Really struggling the past few days with pain, exhaustion, nightmares and more. Also today, the US House in Congress passed Trump Care. For anyone who doesn't know what that is, it's a potential law that takes away health coverage from 24-26 million people. If you have a "pre-existing condition", your coverage will be cancelled.  Keep in mind that the US is the ONLY country in the world with no universal health care.

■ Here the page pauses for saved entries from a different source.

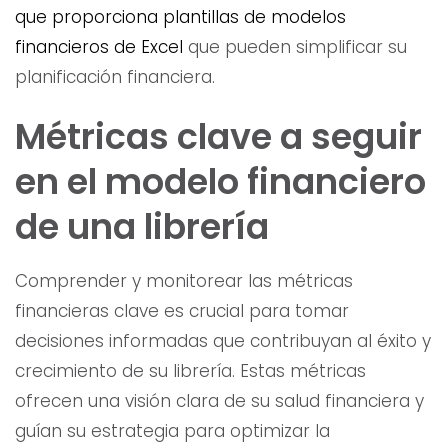
que proporciona plantillas de modelos
financieros de Excel
que pueden simplificar su
planificación financiera.
Métricas clave a seguir
en el modelo financiero
de una librería
Comprender y monitorear las métricas
financieras clave es crucial para tomar
decisiones informadas que contribuyan al éxito y
crecimiento de su librería. Estas métricas
ofrecen una visión clara de su salud financiera y
guían su estrategia para optimizar la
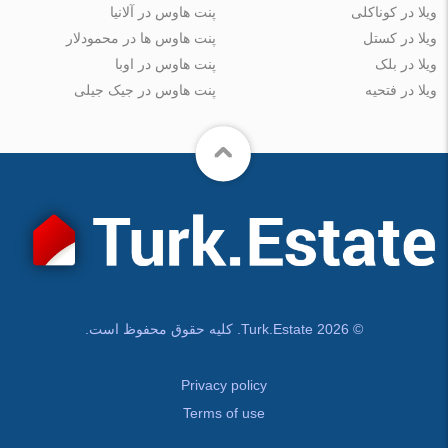
ویلا در کوناکلی
پنت هاوس در آلانیا
ویلا در کستل
پنت هاوس ها در محمودلار
ویلا در بلک
پنت هاوس در اوبا
ویلا در فتحیه
پنت هاوس در جیک جیلی
© Turk.Estate 2026. کلیه حقوق محفوظ است.
Privacy policy
Terms of use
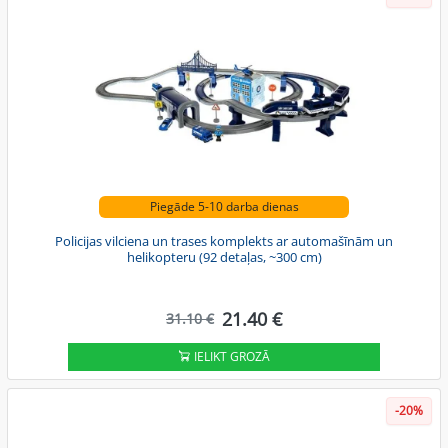
Piegāde 5-10 darba dienas
Policijas vilciena un trases komplekts ar automašīnām un
helikopteru (92 detaļas, ~300 cm)
21.40 €
31.10 €
IELIKT GROZĀ
-20%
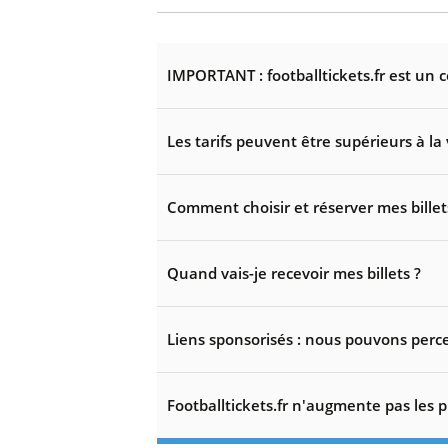
IMPORTANT : footballtickets.fr est un 
Les tarifs peuvent être supérieurs à la 
Comment choisir et réserver mes billet
Quand vais-je recevoir mes billets ?
Liens sponsorisés : nous pouvons perce
Footballtickets.fr n'augmente pas les p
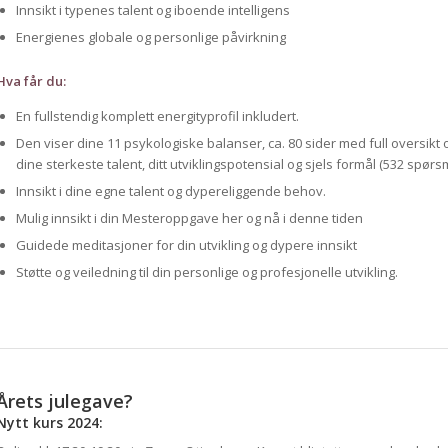
Innsikt i typenes talent og iboende intelligens
Energienes globale og personlige påvirkning
Hva får du:
En fullstendig komplett energityprofil inkludert.
Den viser dine 11 psykologiske balanser, ca. 80 sider med full oversikt
dine sterkeste talent, ditt utviklingspotensial og sjels formål (532 spørsm
Innsikt i dine egne talent og dypereliggende behov.
Mulig innsikt i din Mesteroppgave her og nå i denne tiden
Guidede meditasjoner for din utvikling og dypere innsikt
Støtte og veiledning til din personlige og profesjonelle utvikling.
Årets julegave?
Nytt kurs 2024:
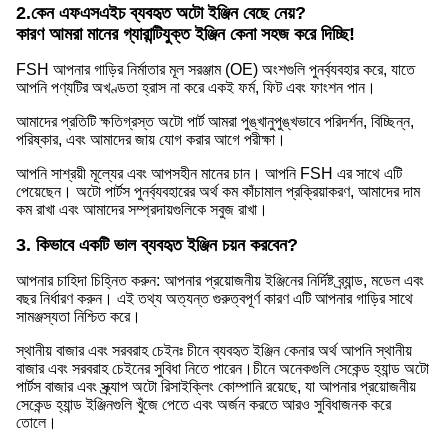
2.
কেন এফএসএইচ ব্যবহৃত অটো ইঞ্জিন বেছে নেয়?
কারণ আমরা মানের গ্যারান্টিযুক্ত ইঞ্জিন কেনা সহজ করে দিচ্ছি!
FSH আপনার গাড়ির নির্মাতার মূল সরঞ্জাম (OE) অংশগুলি পুনর্ব্যবহার করে, যাতে
আপনি পণ্যটির অখণ্ডতা হ্রাস না করে একই ফর্ম, ফিট এবং ফাংশন পান।
আমাদের প্রতিটি ক্ষতিগ্রস্ত অটো পার্ট আমরা পুঙ্খানুপুঙ্খভাবে পরিদর্শন, বিচ্ছিন্ন,
পরিষ্কার, এবং আমাদের জায় যোগ করার আগে পরীক্ষা।
আপনি সাশ্রয়ী মূল্যের এবং আপসহীন মানের চান। আপনি FSH এর সাথে এটি
পেয়েছেন। অটো পার্টস পুনর্ব্যবহারের অর্থ কম কাঁচামাল প্রক্রিয়াকরণ, আমাদের দাম
কম রাখা এবং আমাদের সম্প্রদায়গুলিকে সবুজ রাখা।
3. কিভাবে একটি ভাল ব্যবহৃত ইঞ্জিন চয়ন করবেন?
আপনার চাহিদা চিহ্নিত করুন: আপনার প্রয়োজনীয় ইঞ্জিনের নির্দিষ্ট ব্র্যান্ড, মডেল এবং
বছর নির্ধারণ করুন। এই তথ্য অত্যন্ত গুরুত্বপূর্ণ কারণ এটি আপনার গাড়ির সাথে
সামঞ্জস্যতা নিশ্চিত করে।
স্থানীয় বাজার এবং সরবরাহ চেইনঃ চীনে ব্যবহৃত ইঞ্জিন কেনার অর্থ আপনি স্থানীয়
বাজার এবং সরবরাহ চেইনের সুবিধা নিতে পারেন।চীনে অনেকগুলি সেকেন্ড হ্যান্ড অটো
পার্টস বাজার এবং স্ক্র্যাপ অটো রিসাইক্লিং কোম্পানি রয়েছে, যা আপনার প্রয়োজনীয়
সেকেন্ড হ্যান্ড ইঞ্জিনগুলি খুঁজে পেতে এবং অর্জন করতে আরও সুবিধাজনক করে
তোলে।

What conditions does this cover?

AIDS/HIV
acid reflux
acne
ADD
addiction
Alzheimer's
dementia
anemia
aneurysm
angioplasty
anorexia
anxiety
arrhythmia
arthritis
asthma
atrial fibrillation
autism
baraitric surgery
basel cell carcinoma
bipolar disorder
blood clot
breast cancer
bulimia
bypass surgery
celiac disease
cerebral aneurysm
cerebral embolism
cerebral palsy
cerebral thrombosis
cervical cancer
colon cancer
colon polyps
congestive heart failure
COPD
Crohn's disease
cystic fibrosis
DMD
depression
diabetes
disabilities
Down syndrome
eating disorders
enlarged prostate
epilepsy
glaucoma
gout
heart disease
heart murmur
heartburn
hemophilia
hepatitis C
herpes
high cholesterol
hypertension
hysterectomy
kidney disease
kidney stones
kidney transplant
leukemia
lung cancer
lupus
lymphoma
mental health issues
migraines
MS
muscular dystrophy
narcolepsy
nasal polyps
obesity
OCD
organ transplant
osteoporosis
pacemaker
panic disorder
paralysis
paraplegia
Parkinson's disease
pregnancy
restless leg syndrome
schizophrenia
seasonal affective disorder
seizures
sickle cell disease
skin cancer
sleep apnea
sleep disorders
stent
stroke
thyroid issues
tooth disease
tuberculosis

No other country in the world has a system this bad. The NHS in the UK is underfunded. But that system has been in place for a long time, and is accepted. The same thing in Canada and Australia. If these countries did away with their universal care, millions of people would burn down the Prime Minister's residence.

Another appointment tomorrow. Protect yourself.